Ergernissen en scoren

Column door Blinky

Het is iets waar ik me steeds vaker aan erger, en niet zo’n beetje ook.
Voorbeeld: ik sta op het station. De trein heeft enkele minuten vertraging door een wisselstoring, maar zal toch over enkele ogenblikken binnenkomen op spoor 2. Dat wordt netjes omgeroepen door de NS. Schuin achter mij staan twee meiden van een jaar of zestien, zeventien. ‘Naaah, heeft hij alweer vertraging! Gisteren ook al! Ik wil wedden dat dat ding kapot is en we weer een andere krijgen net als vorige week! Dat duurt uren!’ De ander beaamt het en samen besluiten iets te gaan drinken in de restauratie. Als ze op de roltrap staan en bijna boven zijn komt de trein binnen.

Als ik ’s middags naar huis ga, sta ik weer op hetzelfde station. Omdat ik trek heb, loop ik naar zo’n toko waar ze kaasbroodjes verkopen. De jongen achter de kassa vraagt me of ik ook wat te drinken erbij wil. ‘NEEEE!’ roep ik inwendig, ‘anders vraag ik er wel om! Wil je me ook nog de Cosmo aansmeren?’ Ik toon hem echter een glimlach, schud mijn hoofd en betaal.

Op het kantoor waar ik werk wil ik een bestelling invoeren. Een klant heeft een bestelling gefaxt en het is onduidelijk wat hij wil. Ik bel het bedrijf en vraag naar de inkoper, meneer Mulder en word in de wacht gezet. Twee minuten. Dan krijg ik een miep aan de lijn die meneer Mulder wel even zal doorverbinden. Weer in de wacht. Mevrouw Groen aan de lijn. Oh, ik was op zoek naar meneer Mulder? Ze zal me direct doorverbinden. Vervolgens krijg ik nog meneer Heesch aan de lijn én mevrouw Thomassen. Als ik bij de laatste dame moedeloos vertel dat ik op zoek ben naar meneer Mulder, mompelt mijn collega tegenover mij: ‘Die werkt hier niet meer,’ en ik schiet in de lach als ik me de loterij-reclame herinner. Als ik in de wacht sta, hang ik op. Ik schrijf op de bestelling dat het niet helemaal duidelijk is wat men wil bestellen en dat men kan bellen voor meer informatie. Ik fax het terug ter attentie van de heer Mulder. Drie minuten later hangt hij aan de lijn.

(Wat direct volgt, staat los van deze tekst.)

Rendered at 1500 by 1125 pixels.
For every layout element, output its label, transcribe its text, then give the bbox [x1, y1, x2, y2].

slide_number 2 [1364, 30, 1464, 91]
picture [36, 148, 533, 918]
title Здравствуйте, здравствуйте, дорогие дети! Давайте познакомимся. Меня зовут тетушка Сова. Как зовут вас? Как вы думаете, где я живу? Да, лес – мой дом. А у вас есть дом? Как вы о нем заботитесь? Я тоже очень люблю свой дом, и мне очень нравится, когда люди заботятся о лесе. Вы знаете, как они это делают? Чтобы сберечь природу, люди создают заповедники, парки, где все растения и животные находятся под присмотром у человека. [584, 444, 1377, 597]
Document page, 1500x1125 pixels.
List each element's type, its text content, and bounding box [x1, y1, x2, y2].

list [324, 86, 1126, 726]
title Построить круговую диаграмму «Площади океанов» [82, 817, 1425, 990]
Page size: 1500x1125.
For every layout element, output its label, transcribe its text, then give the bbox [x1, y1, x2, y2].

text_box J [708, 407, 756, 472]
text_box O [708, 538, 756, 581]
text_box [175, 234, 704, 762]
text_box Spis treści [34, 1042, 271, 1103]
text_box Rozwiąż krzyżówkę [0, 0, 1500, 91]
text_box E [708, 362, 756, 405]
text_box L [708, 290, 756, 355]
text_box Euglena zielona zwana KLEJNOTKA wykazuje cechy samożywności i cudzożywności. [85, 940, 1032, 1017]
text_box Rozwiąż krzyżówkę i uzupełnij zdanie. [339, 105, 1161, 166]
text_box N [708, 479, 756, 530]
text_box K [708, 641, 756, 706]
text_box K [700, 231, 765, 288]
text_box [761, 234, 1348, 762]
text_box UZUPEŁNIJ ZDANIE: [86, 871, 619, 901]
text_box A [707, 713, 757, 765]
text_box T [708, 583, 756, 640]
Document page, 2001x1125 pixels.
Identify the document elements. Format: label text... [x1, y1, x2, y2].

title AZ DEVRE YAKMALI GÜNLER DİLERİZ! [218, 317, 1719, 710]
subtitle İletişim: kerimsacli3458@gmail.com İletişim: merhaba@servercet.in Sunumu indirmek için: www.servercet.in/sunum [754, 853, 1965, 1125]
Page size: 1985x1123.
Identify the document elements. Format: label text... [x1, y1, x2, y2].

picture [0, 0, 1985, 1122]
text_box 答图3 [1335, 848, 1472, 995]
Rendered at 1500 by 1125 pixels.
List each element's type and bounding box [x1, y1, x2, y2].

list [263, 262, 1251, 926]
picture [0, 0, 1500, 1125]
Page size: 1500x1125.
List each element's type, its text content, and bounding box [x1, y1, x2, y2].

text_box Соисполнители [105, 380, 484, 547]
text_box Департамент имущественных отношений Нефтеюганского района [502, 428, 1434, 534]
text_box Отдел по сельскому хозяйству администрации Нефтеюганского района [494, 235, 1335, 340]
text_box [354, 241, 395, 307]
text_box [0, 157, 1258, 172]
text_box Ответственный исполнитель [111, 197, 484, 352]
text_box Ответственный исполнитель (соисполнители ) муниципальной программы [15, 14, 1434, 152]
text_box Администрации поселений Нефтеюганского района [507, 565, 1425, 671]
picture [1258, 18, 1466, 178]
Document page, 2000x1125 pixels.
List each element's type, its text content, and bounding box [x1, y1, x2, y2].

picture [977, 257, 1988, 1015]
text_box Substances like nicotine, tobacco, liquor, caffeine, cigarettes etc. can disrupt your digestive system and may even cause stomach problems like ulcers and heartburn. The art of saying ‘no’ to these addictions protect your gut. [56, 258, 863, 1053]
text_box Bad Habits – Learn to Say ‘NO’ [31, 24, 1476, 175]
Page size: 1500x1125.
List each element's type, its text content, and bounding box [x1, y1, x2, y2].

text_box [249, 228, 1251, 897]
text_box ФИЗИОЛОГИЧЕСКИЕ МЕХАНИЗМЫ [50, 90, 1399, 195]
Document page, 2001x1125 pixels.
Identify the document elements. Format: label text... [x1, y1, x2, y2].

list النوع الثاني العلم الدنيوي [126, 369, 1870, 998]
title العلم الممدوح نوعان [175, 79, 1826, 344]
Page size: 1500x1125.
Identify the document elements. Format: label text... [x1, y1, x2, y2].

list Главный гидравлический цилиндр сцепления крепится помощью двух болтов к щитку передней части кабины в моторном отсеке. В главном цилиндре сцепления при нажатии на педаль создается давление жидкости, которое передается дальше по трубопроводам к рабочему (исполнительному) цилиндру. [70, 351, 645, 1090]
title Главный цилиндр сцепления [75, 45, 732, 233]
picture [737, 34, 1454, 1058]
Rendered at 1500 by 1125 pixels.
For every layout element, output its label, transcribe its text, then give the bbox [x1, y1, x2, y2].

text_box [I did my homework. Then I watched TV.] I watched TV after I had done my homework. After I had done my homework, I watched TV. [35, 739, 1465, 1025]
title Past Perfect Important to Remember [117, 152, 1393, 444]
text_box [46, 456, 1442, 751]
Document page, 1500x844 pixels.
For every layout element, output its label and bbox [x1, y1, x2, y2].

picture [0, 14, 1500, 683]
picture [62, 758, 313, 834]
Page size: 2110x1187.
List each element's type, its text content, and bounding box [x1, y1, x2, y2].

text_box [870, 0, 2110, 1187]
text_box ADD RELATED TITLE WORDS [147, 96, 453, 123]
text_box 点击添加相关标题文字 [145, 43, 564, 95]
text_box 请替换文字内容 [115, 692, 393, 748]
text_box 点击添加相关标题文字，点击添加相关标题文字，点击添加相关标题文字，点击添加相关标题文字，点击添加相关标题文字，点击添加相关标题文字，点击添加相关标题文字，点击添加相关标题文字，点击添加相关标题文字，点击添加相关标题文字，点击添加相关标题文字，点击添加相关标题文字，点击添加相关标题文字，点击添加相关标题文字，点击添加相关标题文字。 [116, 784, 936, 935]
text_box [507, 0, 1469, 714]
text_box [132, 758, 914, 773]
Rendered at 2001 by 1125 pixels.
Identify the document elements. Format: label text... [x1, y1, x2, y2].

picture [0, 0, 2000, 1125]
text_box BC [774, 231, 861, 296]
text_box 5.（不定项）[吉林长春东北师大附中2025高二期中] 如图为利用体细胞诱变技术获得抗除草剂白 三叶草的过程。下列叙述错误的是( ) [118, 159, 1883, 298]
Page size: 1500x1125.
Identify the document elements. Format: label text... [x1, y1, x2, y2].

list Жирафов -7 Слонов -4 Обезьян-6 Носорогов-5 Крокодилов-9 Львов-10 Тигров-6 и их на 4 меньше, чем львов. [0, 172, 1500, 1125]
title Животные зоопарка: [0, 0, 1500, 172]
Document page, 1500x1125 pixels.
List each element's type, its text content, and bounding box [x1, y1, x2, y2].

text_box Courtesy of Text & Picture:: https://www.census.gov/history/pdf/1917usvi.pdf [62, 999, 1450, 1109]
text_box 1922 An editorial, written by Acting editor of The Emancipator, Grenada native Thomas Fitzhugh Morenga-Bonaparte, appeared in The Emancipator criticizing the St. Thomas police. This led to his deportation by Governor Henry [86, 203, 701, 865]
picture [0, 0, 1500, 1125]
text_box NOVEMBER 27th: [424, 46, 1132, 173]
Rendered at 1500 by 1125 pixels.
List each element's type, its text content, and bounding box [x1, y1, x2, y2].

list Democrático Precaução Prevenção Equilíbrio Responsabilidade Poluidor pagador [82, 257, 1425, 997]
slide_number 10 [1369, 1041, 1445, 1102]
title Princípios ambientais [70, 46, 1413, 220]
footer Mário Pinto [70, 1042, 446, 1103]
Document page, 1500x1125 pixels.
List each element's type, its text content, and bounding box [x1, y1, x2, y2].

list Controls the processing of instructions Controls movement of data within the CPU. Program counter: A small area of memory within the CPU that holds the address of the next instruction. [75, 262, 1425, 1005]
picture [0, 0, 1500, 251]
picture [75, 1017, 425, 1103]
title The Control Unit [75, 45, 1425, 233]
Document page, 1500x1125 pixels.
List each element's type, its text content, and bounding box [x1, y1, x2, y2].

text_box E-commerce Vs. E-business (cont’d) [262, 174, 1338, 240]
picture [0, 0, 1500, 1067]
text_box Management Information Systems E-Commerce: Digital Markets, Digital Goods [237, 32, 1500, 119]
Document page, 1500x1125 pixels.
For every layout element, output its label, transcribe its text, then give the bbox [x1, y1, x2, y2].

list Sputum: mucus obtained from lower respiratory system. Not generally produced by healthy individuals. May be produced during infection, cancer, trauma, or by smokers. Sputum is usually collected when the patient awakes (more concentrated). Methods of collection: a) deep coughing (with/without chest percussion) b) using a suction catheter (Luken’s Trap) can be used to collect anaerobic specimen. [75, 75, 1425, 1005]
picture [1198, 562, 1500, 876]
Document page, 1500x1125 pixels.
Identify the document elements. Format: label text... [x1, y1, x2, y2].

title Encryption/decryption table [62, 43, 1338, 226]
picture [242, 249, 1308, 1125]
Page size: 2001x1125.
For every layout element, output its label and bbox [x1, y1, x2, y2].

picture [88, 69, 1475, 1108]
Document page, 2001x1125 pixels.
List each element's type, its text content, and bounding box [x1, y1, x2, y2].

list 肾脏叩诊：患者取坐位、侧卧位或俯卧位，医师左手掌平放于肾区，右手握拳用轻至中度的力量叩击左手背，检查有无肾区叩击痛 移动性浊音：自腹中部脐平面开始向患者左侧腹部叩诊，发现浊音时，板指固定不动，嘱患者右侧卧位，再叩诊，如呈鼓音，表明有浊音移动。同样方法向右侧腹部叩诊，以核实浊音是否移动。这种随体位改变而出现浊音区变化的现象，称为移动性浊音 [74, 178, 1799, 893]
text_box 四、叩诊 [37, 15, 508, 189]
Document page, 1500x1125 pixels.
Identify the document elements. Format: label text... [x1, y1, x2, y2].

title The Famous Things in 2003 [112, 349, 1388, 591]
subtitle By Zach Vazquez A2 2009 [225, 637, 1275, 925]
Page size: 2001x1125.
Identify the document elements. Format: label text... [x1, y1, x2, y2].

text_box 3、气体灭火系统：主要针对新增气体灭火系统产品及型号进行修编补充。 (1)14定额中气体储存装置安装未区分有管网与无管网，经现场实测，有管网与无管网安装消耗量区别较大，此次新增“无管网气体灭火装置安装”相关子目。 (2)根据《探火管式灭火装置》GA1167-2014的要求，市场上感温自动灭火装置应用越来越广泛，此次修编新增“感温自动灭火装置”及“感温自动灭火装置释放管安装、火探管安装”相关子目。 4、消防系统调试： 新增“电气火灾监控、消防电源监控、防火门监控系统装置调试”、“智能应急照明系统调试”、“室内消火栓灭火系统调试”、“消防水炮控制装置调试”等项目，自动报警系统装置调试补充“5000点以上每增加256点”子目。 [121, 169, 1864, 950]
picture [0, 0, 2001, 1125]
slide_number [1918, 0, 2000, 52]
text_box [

Als ik door de stad loop en een bijpassend truitje wil kopen voor een nieuwe broek die ik eergisteren gekocht heb, kom ik aan in een winkel waar ik iets leuks zie hangen. Ik vind het meteen mooi, het is alleen oranje, niet mijn kleur. Ik loop naar de verkoopster en vraag of ze hem ook in het blauw heeft. ‘Nee,’ zegt ze, ‘maar wel in het rood en geel. Wacht, ik zal het meteen voor u pakken.’ Ik leg het oranje truitje op de toonbank neer en loop de winkel uit. Ik kook van binnen.

Als ik daarna weer naar huis toe wil, zie ik ze al staan. Studenten die je een of ander abonnement van een krant willen aansmeren. En jawel hoor, één van hen schiet mij aan en begint een verhaal te houden over de krant. Hij loopt zelfs met me mee omdat ik gewoon doorloop. Ik ben benieuwd hoelang hij doorgaat en laat hem zijn verhaal doen. Na anderhalve minuut is hij uitgesproken. Dan valt er een pijnlijk stilte. Hij wacht op mijn reactie. Ik geniet even van het moment en vraag dan poeslief aan hem: ‘Voulez-vous le tout répéter en Français?’ en kijk verwachtingsvol naar hem. Dat is de genadeslag. Het werkt altijd. De jongen kijkt bedenkelijk, fronst, kijkt me dan aan of ik iets besmettelijks heb, draait zich om en loopt weg.

Ondanks een moeizame dag heb ik toch een triomf-gevoel. Welliswaar geen truitje, maar wél het gevoel dat ik ook wat doelpunten heb gescoord.